My laboratory studies several cell surface ATPases or ecto-ATPases. Many of the well-characterized membrane ATPases (F-, P-, V-type ATPases) are transport proteins and use intracellular ATP to drive active ion transport. In contrast, the cell-surface ATPases, which are also ubiquitous, hydrolyze extracellular ATP (and UTP, ADP). Their functions are related to the regulation of the concentrations of extracellular nucleotides that are ligands of the P2 purinergic receptors, which mediate numerous physiological responses, including vasoconstriction, neurotransmission, secretion, pain etc. The ecto-ATPases belong to the nucleoside triphosphate diphosphohydrolase (NTPDase) family because of their ability to hydrolyze nucleoside triphosphates and/or nucleoside diphosphates. Members of the NTPDase family are distinguished by the extent of their sequence homology, substrate specificity, and tissue and subcellular distribution. NTPDases 1, 2, 3, and 8 are ectoenzymes that have variable glycosylation. All possess a large extracellular domain (ECD), two transmembrane domains (TMD) at their N- and C- termini, and short cytoplasmic domains. The conserved regions of NTPDases belong to the sugar kinase-actin-hsp70 superfamily. The 3-D structures of the membrane bound NTPDases have not been solved. However, the structure of the ECD of NTPDase1 was reported recently.

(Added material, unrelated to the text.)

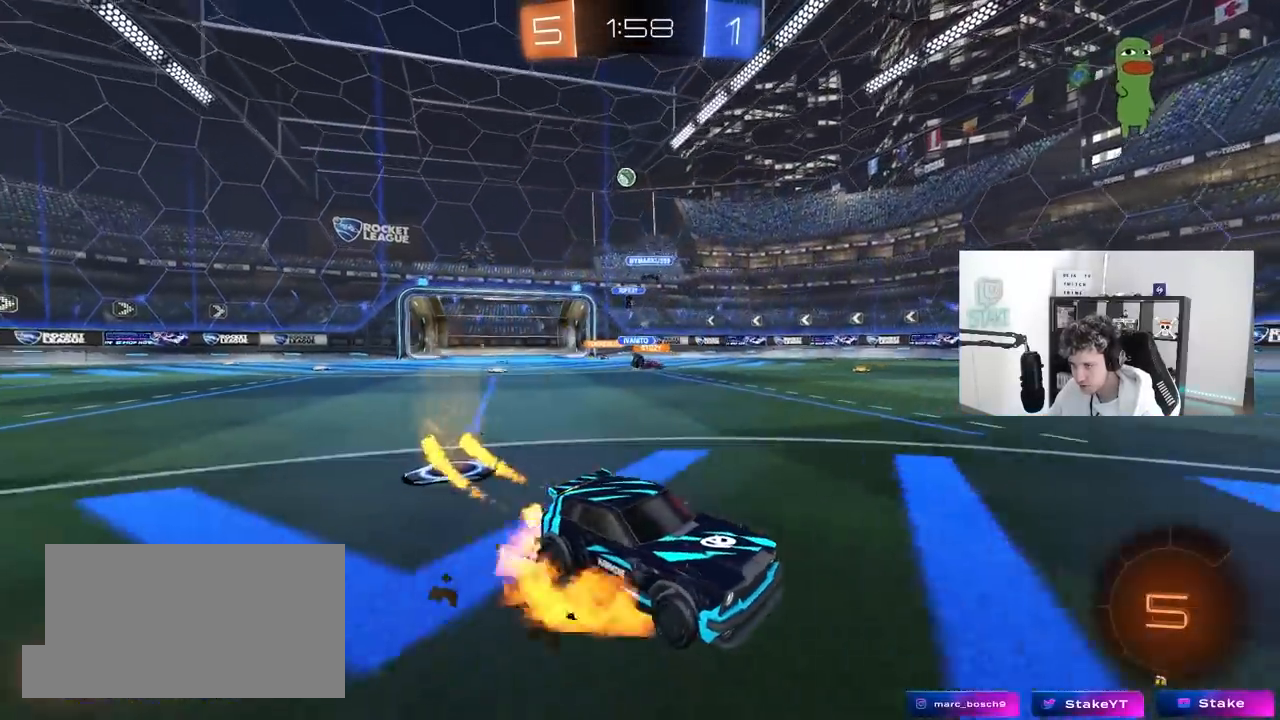
{"keys": ["a", "s", "shift"], "mouse": ["left"], "mouse_move": "still", "events": [[50, "a", "down"], [100, "d", "up"], [100, "mouse_right", "up"], [100, "shift", "down"], [150, "mouse_right", "down"], [150, "s", "down"], [200, "w", "up"], [333, "mouse_right", "up"]]}
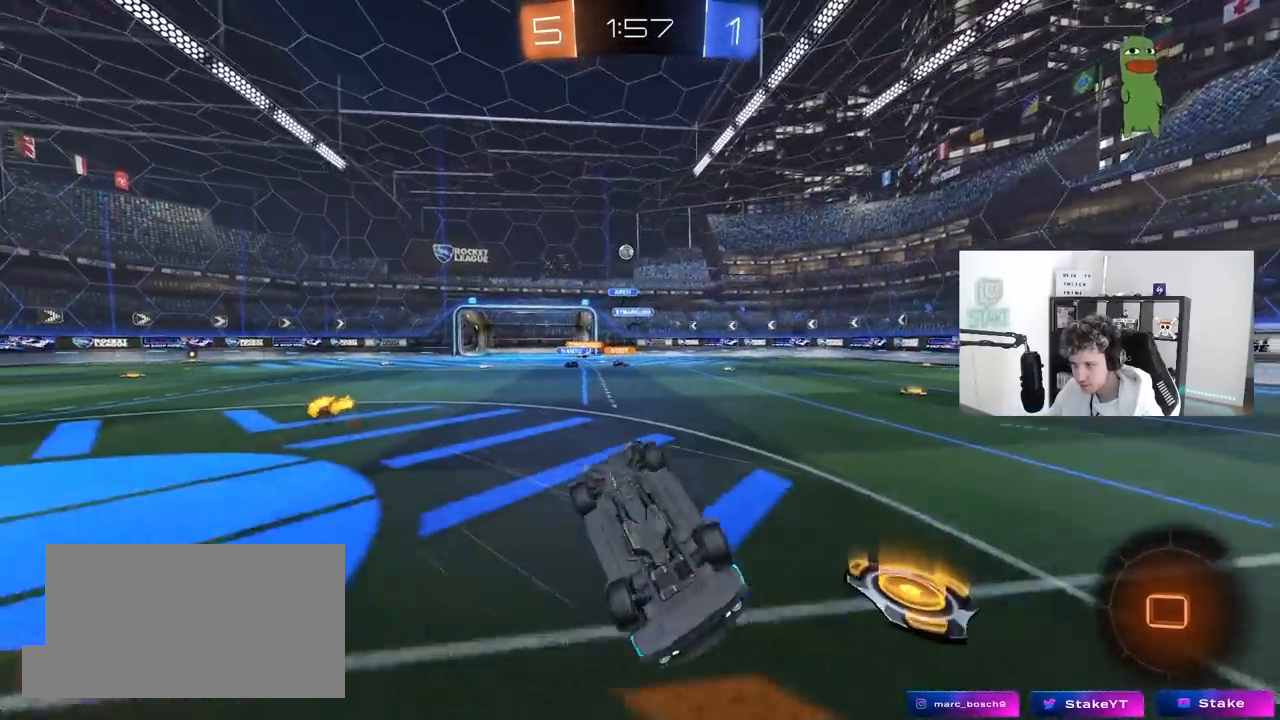
{"keys": ["a", "w"], "mouse": [], "mouse_move": "still", "events": [[17, "s", "up"], [67, "mouse_left", "up"], [167, "s", "down"], [350, "s", "up"], [400, "shift", "up"], [483, "w", "down"]]}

Our recent research focuses on the structure-function relationship of three NTPDases that were cloned in our lab: the human NTPDase2 and the chicken and human liver NTPDase8. Characterization of the expressed proteins revealed markedly different regulatory mechanisms of these enzymes, aside from their different substrate specificity. The human NTPDase2 is particularly interesting in that it is inactivated by parameters that disrupt interaction of the two TMDs. These results indicate that catalysis at the active site, which resides in the ECD, is affected by interaction of the TMD which are situated a distance away. Another unusual property of the human NTPDase2 is its inactivation by substrates. In contrast to the human NTPDase2, the chicken NTPDase8 is stable under most conditions.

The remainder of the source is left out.